We’ve been using compute-intensive machine learning in our products for the past 15 years. We use it so much that we even designed an entirely new class of custom machine learning accelerator, the Tensor Processing Unit. Just how fast is the TPU, actually? Today, in conjunction with a TPU talk for a National Academy of Engineering meeting at the Computer History Museum in Silicon Valley, we’re releasing a study that shares new details on these custom chips, which have been running machine learning applications in our data centers since 2015. This first generation of TPUs targeted inference (the use of an already trained model, as opposed to the training phase of a model, which has somewhat different characteristics), and here are some of the results we’ve seen:
- On our production AI workloads that utilize neural network inference, the TPU is 15x to 30x faster than contemporary GPUs and CPUs.

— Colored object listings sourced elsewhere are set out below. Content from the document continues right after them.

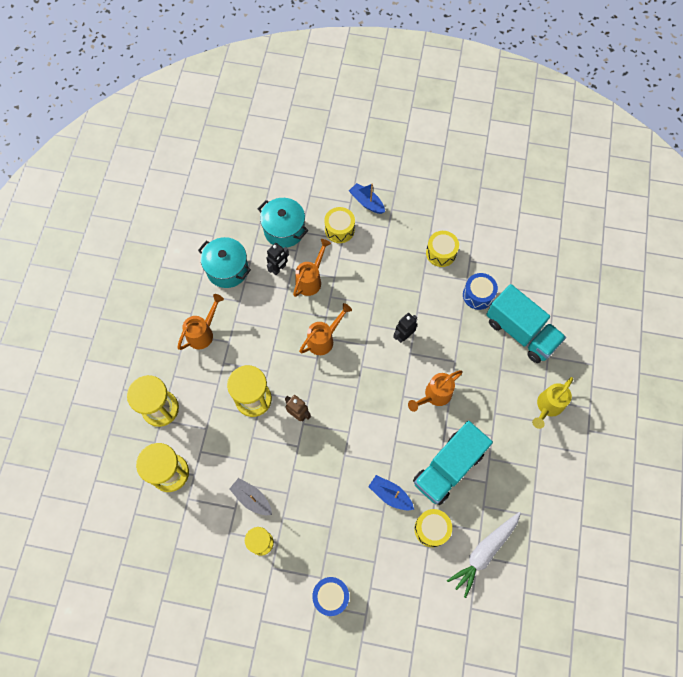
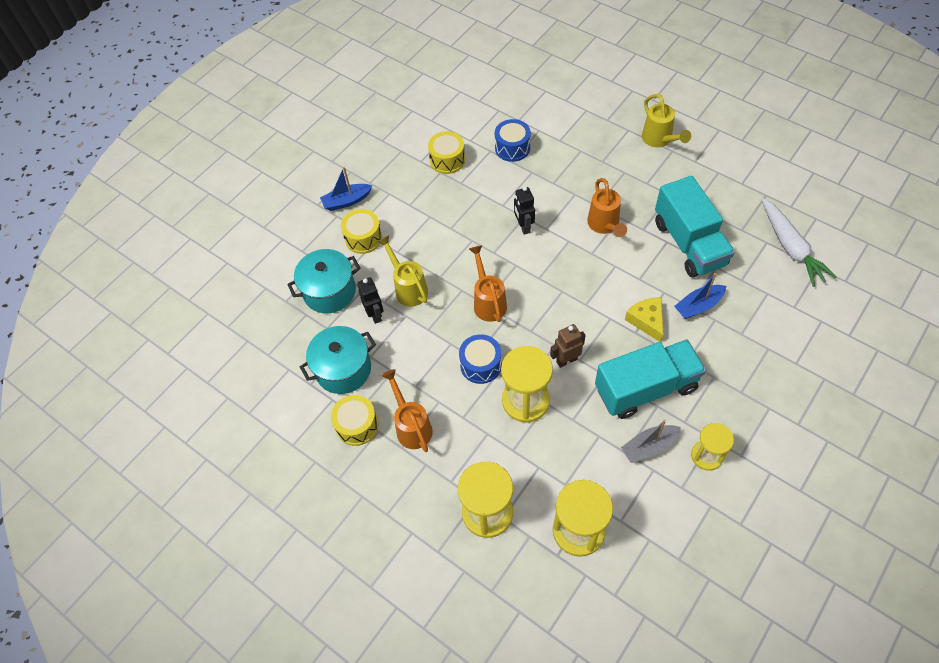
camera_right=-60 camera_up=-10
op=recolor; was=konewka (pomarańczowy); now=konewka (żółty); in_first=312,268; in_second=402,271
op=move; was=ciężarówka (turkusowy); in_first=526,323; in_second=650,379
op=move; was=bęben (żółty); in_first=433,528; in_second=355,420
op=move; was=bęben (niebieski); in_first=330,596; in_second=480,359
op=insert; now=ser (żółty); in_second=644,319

- The TPU also achieves much better energy efficiency than conventional chips, achieving 30x to 80x improvement in TOPS/Watt measure (tera-operations [trillion or 1012 operations] of computation per Watt of energy consumed).
- The neural networks powering these applications require a surprisingly small amount of code: just 100 to 1500 lines. The code is based on TensorFlow, our popular open-source machine learning framework.
- More than 70 authors contributed to this report. It really does take a village to design, verify, implement and deploy the hardware and software of a system like this.